Die EU fördert das Projekt als ein Network of Excellence über eine Laufzeit von fünf Jahren. Dieses Netzwerk besteht aus etwa 20 meist universitären Forschungsgruppen, die auf exzellente Forschungsarbeiten auf dem Gebiet von Computersimulationen verweisen können. Hierzu gehört auch ein Marburger Forschungsverbund, der sich aus Wissenschaftlern des Physiologischen Instituts (Dr. Hans Braun, Dr. Horst Schneider, Professor Karlheinz Voigt), der Klinik für Psychiatrie (PD Dr. Martin Huber, Professor Christian Krieg) und dem Schlaflabor der Inneren Medizin (Professor Thomas Penzel und Professor Heinrich Becker) zusammensetzt.

Um die Forschungsergebnisse möglichst unmittelbar verwertbar zu machen, sind in das Netzwerk außerdem eine Reihe von Privatfirmen aus der Pharmaindustrie und naheliegender Bereiche eingebunden. Hierzu gehören Großfirmen wie Novo Nordisk, Weltmarktführer bei Diabetes-Präparaten, aber auch mittelständische Unternehmen wie die Marburger Firma interActive Systems, die sich mit neuartigen Informationssystemen unter anderem im Bereich der Parkinson-Forschung einen Namen gemacht hat.

Verantwortlicher Koordinator des Gesamtprojekts ist Professor Erik Mosekilde von der Dänischen Technischen Universität in Lyngby. Die weiteren am Projekt beteiligten Universitäten reichen von Oxford im nördlichen bis zu den Balearen im südlichen Europa. Die Marburger Universität nimmt in dem Gesamtprojekt eine herausragende Stellung ein, da ihre Wissenschaftler die Hauptlast der Untersuchungen zu dem Projektbereich "Neurologisch/Psychiatrische Störungen" tragen. Dr. Hans Braun vom Physiologischen Institut ist Leiter dieses Bereichs und Mitglied des für die Gesamtplanung verantwortlichen Gremiums ("steering group").

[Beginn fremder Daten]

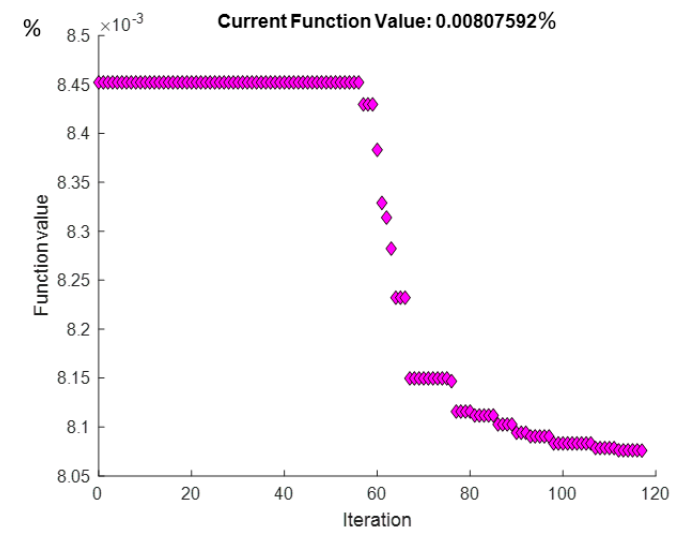
Figure 2. Reduction of the maximal relative error during the optimization process for Equation (6) of [1]. Thus, this procedure reduces the maximal absolute relative error of Equation (5) of [1] from 0.00845% to 0.00807592%.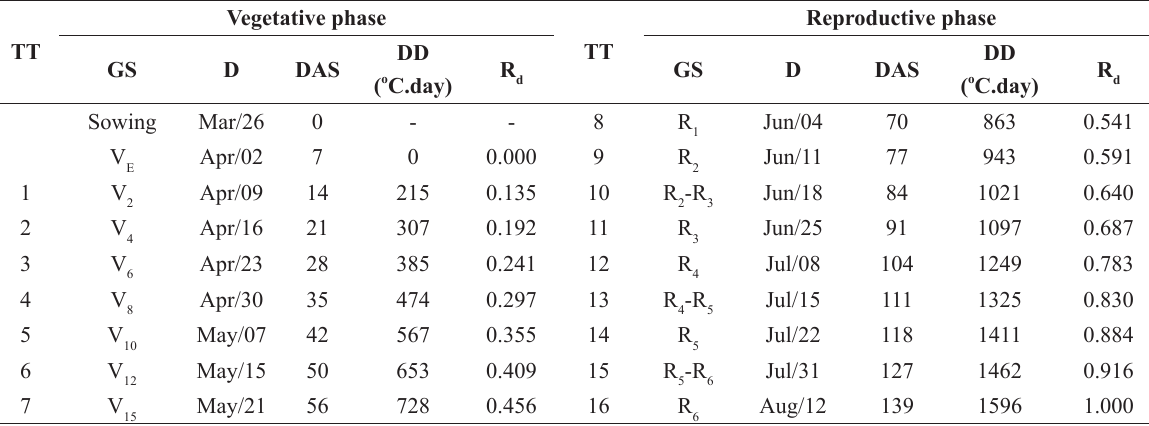
Description of treatments (tt) each referring to a sampling date, growth stages (Gs) of the maize crop (hybrid DKb 390 pro 2), and respective calendar dates (D), days after sowing (Das), accumulated degree-days (DD, o c.day), and relative development (r ) based on DD. piracicaba (sp), brazil. d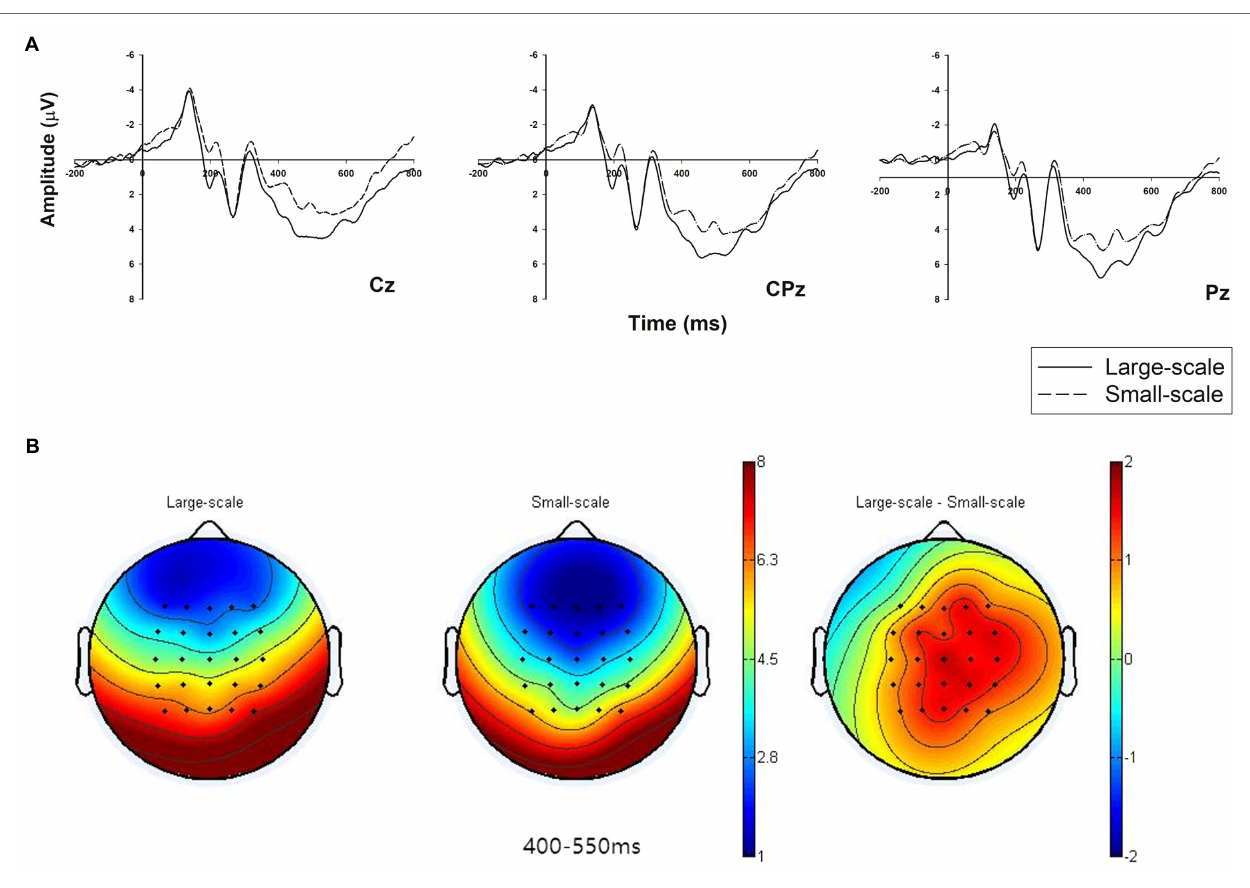
FIGURE 4 | Grand-averaged event-related potential (ERP) waveforms of LPP in the central-to-parietal region with three electrodes and related brain topography. (A) The LPP amplitude comparison of the two conditions of 3PL guaranteeing firms (large-scale vs. small-scale) at representative electrodes (Cz, CPz, and Pz). (B) The brain topography of the two conditions and a contrast at the LPP time window of 400–550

Diese besondere Stellung der Marburger Gruppe beruht darauf, dass es in Marburg gelungen ist, eine interdisziplinäre Forschergruppe zusammenzustellen, die schon seit vielen Jahren auf sehr erfolgreiche Arbeiten aus der Verbindung von experimenteller und systemtheoretischer Grundlagenforschung mit klinisch angewandter Forschung verweisen kann. So führte die Verknüpfung experimenteller Daten mit modernen systemtheoretischen Analysen am Physiologischen Institut zu einem neuen Modell von Nervenzellen.

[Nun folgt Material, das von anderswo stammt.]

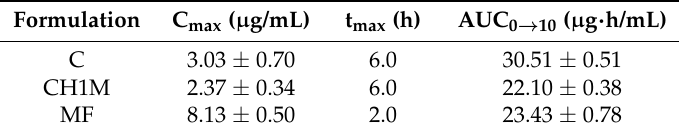
Table 5. Pharmacokinetic parameters of metformin hydrochloride plasma concentration after single oral administration of non cross-linked microparticles formulation (C), cross-linked microparticles formulation (CH1M) and commercially available tablet with metformin hydrochloride (MF) in an amount corresponding to the 100 mg/kg b.wt. ( n =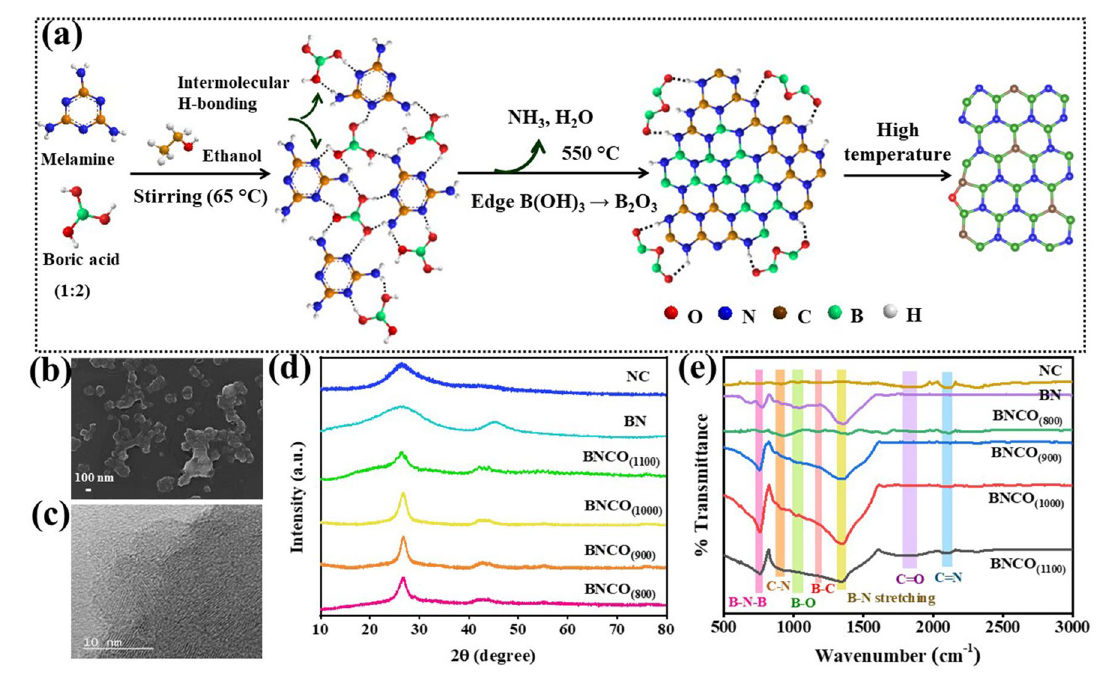
Fig. 2 a Schematic representation of the probable mechanism of BNCO (1000) catalyst synthesis by pyrolysis method. b FESEM image of BNCO (1000) catalyst (scale-bar: 100 nm). c High resolution TEM image of BNCO (1000) catalyst (scale bar: 10 nm). d XRD of all the synthesized catalysts. e FTIR spectra of all the as-synthesized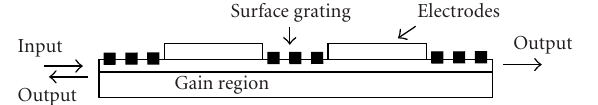
Figure 1: Block diagram of an active lattice filter based on surface grating interstage couplers and semiconductor optical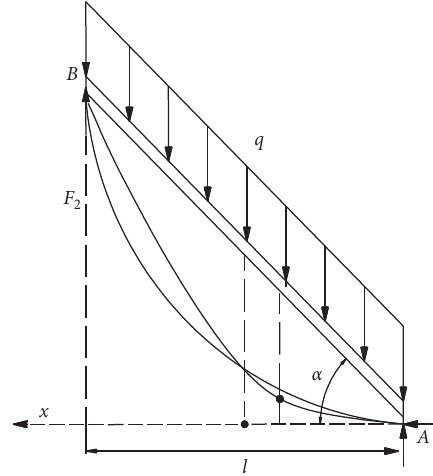
Figure 3: Stress diagram on an inclined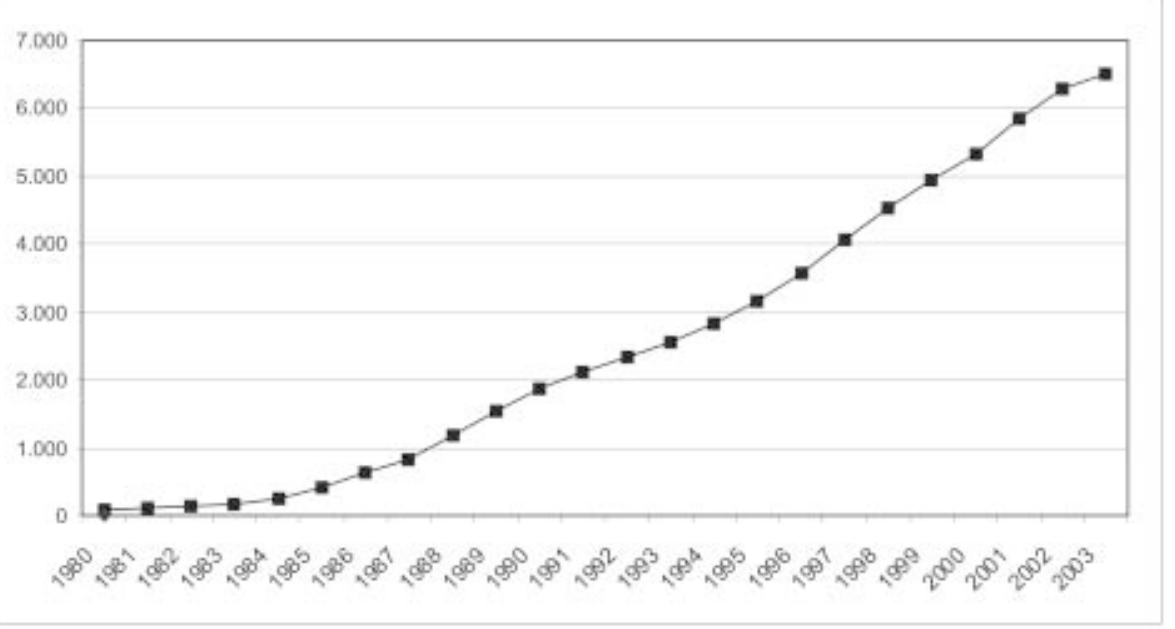
Fig 2. Total number of foreign capital firms in Turkey,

In Zusammenarbeit von Physiologie und Psychiatrie wurde in Marburg auch das erste mathematisch fundierte Computermodell zum Zeitverlauf manisch-depressiver Störungen vorgestellt. Außerdem haben sich die Marburger Forscher schon früher durch hochwertige Computersimulationen für die Lehre (z. B. MacFrog/SimNerv) einen weltweit anerkannten Namen gemacht. Wesentlichen Anteil hierbei hatte Dr. Martin Hirsch, Gründer der Marburger Multimedia Firma interActive Systems, die auch wieder an diesem EU-Projekt mitarbeiten wird.